Brief: The word "clinical" may appear in some of the lines below. State how many lines contain it, and write only that number.

Dataset entries:
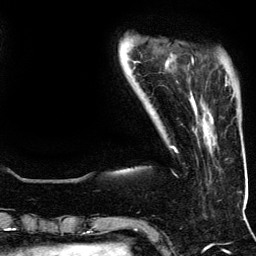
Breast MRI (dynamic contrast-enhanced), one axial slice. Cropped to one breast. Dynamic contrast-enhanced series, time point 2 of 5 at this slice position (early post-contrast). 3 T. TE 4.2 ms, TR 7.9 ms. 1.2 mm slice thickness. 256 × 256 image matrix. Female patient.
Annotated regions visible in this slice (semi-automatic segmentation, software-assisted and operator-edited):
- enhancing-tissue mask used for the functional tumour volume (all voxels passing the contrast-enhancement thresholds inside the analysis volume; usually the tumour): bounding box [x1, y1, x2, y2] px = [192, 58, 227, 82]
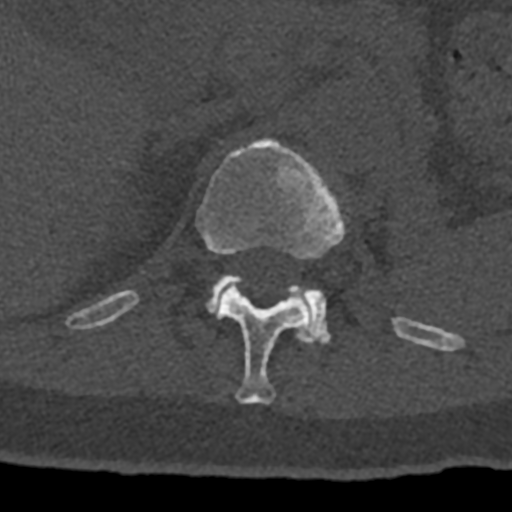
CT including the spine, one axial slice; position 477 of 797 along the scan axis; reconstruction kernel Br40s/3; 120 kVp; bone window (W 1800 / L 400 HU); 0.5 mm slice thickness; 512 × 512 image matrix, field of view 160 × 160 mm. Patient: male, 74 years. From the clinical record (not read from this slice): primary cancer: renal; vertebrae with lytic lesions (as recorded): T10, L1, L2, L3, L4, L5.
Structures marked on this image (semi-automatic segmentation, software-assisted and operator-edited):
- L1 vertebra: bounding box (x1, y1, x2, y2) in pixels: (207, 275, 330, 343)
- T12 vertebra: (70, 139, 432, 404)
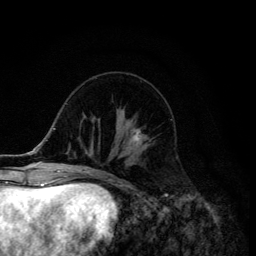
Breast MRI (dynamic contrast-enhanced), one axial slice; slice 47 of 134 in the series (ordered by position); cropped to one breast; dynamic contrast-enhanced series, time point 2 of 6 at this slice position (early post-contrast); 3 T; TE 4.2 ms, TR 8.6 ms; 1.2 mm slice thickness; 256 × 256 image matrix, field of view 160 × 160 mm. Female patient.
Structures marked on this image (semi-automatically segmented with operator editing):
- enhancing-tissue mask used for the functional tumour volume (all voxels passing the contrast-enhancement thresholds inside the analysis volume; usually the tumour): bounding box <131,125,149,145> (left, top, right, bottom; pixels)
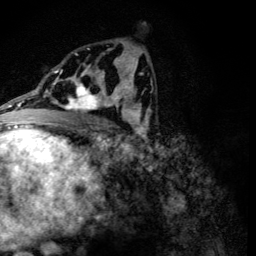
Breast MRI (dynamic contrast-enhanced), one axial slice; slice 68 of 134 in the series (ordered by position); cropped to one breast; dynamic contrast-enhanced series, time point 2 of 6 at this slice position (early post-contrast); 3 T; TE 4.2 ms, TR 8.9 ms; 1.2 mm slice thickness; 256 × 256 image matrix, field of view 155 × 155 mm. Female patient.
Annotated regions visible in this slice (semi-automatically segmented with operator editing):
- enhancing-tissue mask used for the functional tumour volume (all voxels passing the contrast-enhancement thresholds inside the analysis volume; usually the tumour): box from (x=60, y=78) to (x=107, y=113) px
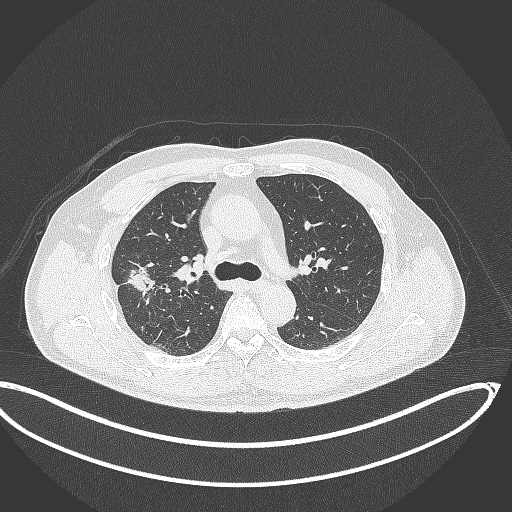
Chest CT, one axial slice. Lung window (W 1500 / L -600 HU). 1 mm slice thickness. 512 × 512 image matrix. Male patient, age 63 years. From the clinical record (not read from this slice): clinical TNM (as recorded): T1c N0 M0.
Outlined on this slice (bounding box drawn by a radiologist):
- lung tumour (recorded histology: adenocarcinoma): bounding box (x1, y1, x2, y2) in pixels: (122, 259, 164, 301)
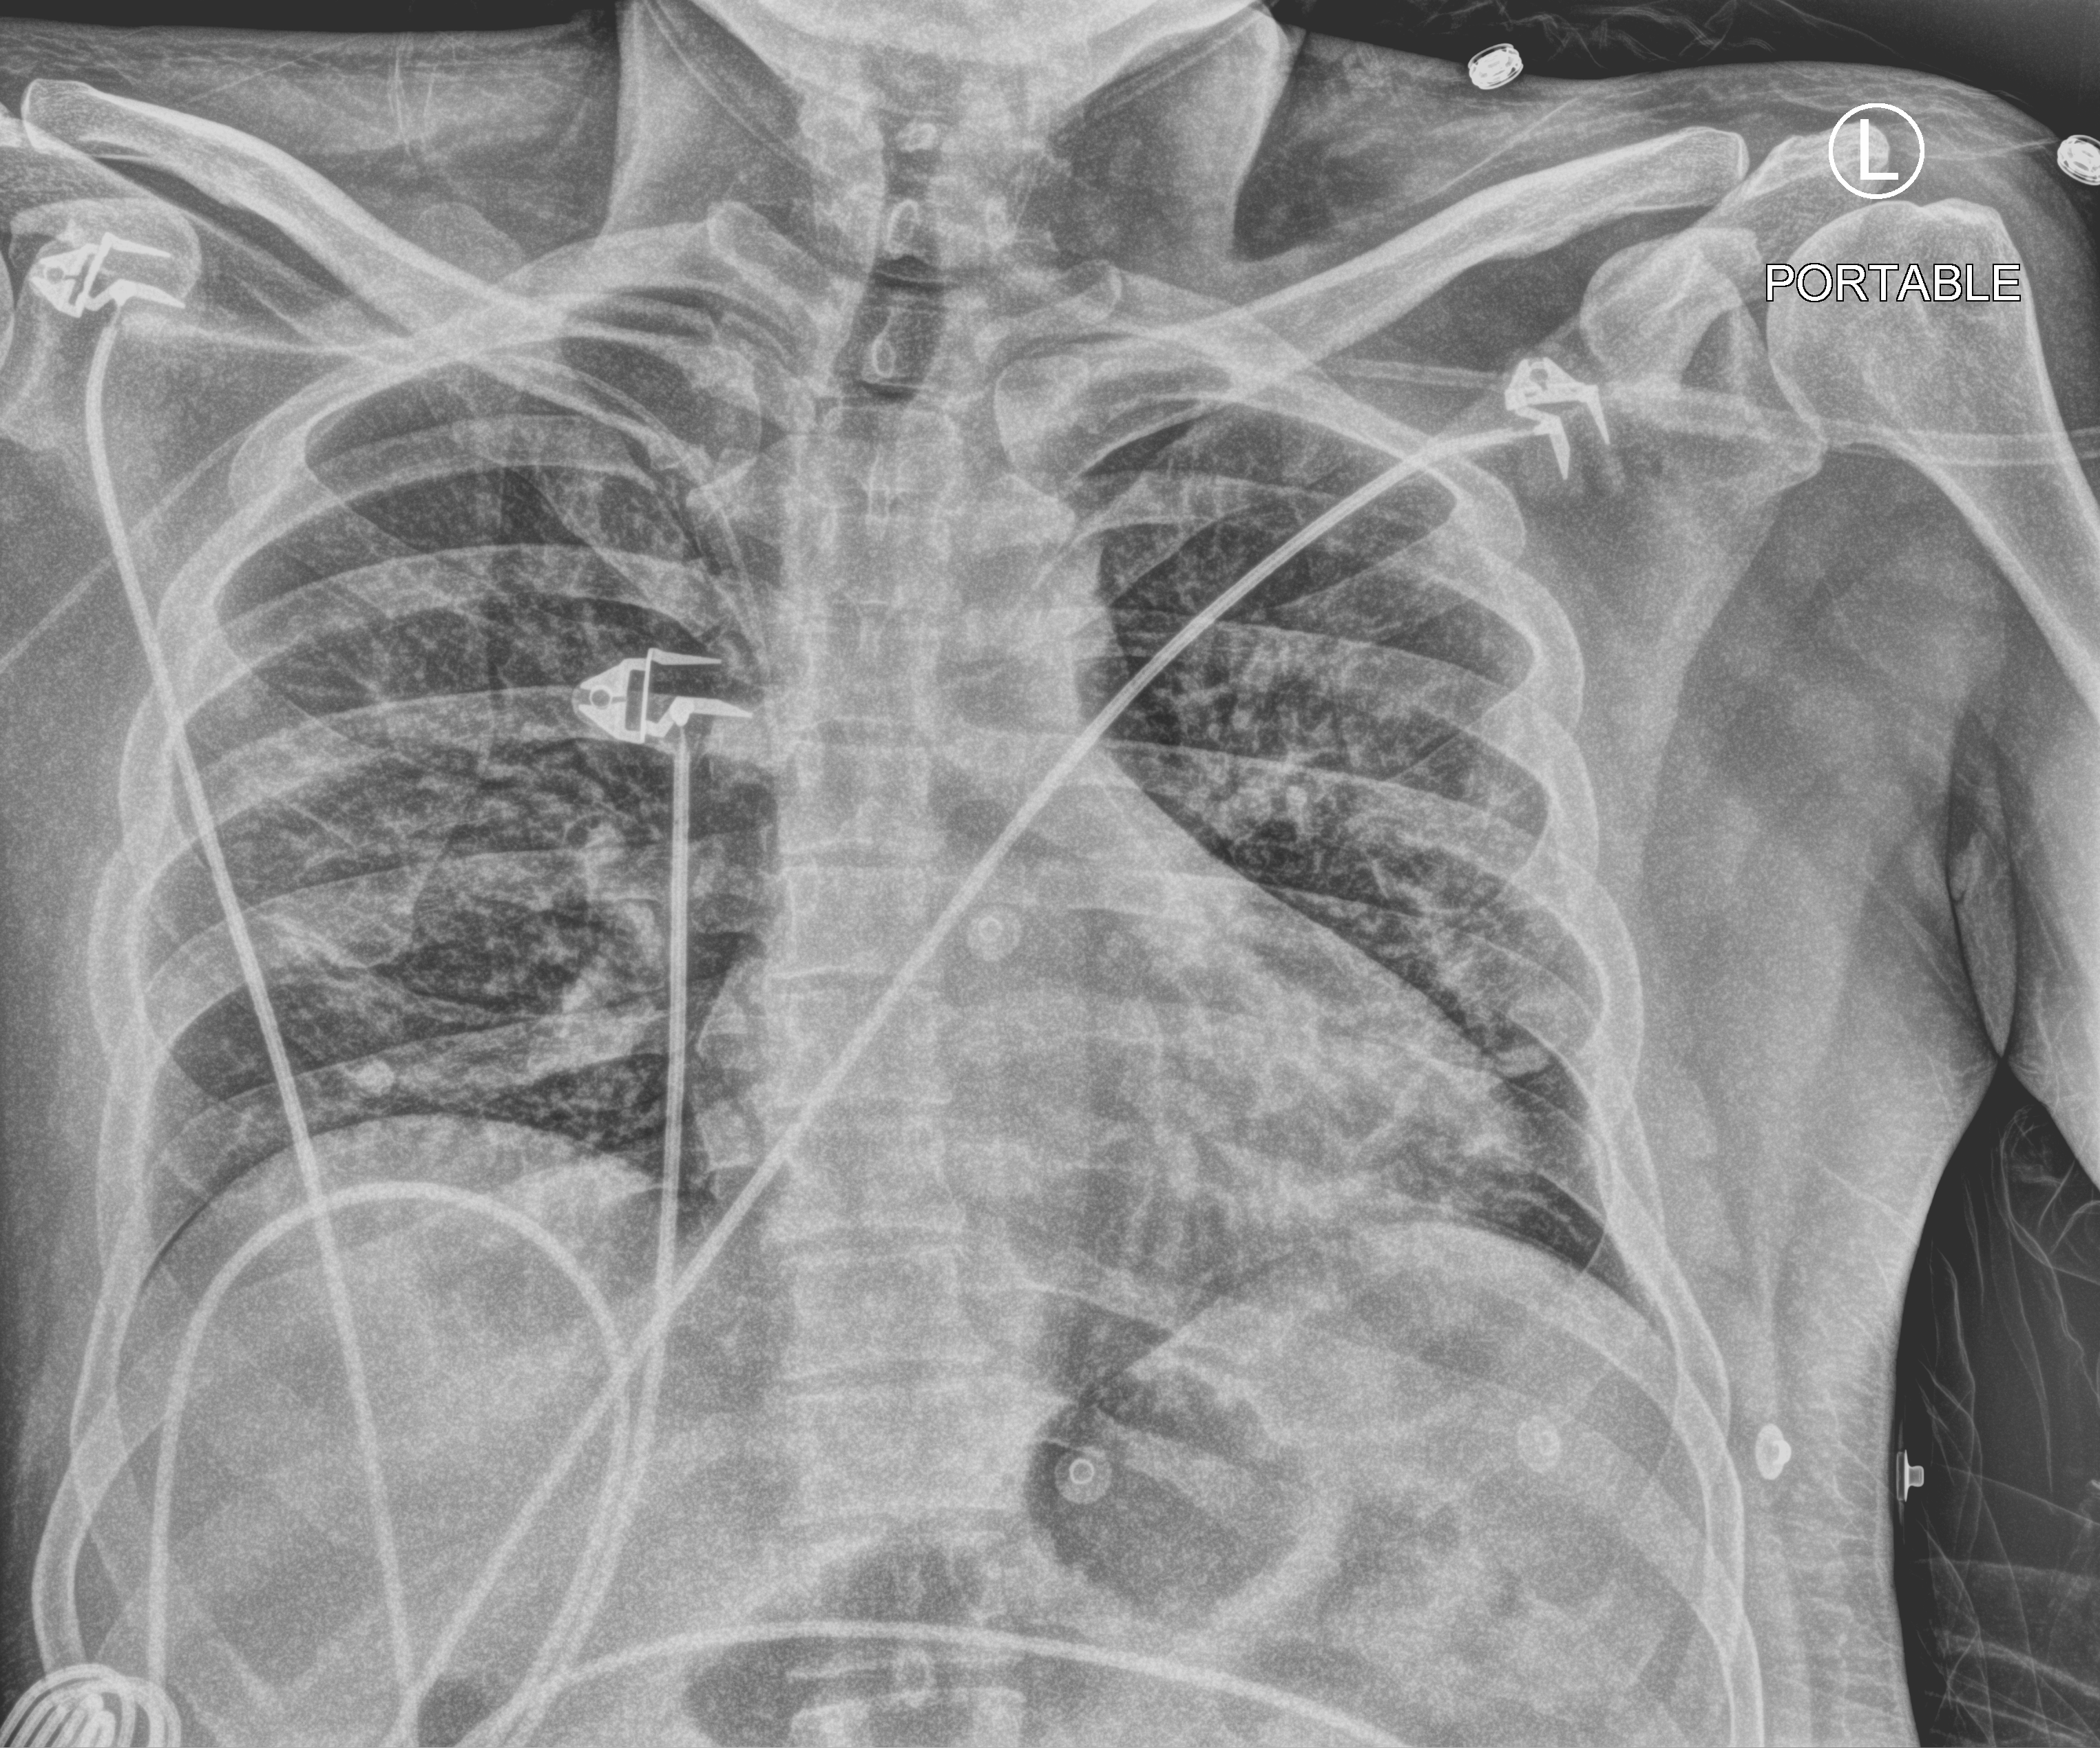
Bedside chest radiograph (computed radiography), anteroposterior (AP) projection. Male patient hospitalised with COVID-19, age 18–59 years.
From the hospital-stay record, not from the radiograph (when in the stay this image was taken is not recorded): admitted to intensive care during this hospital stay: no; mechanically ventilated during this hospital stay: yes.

Answer below: 2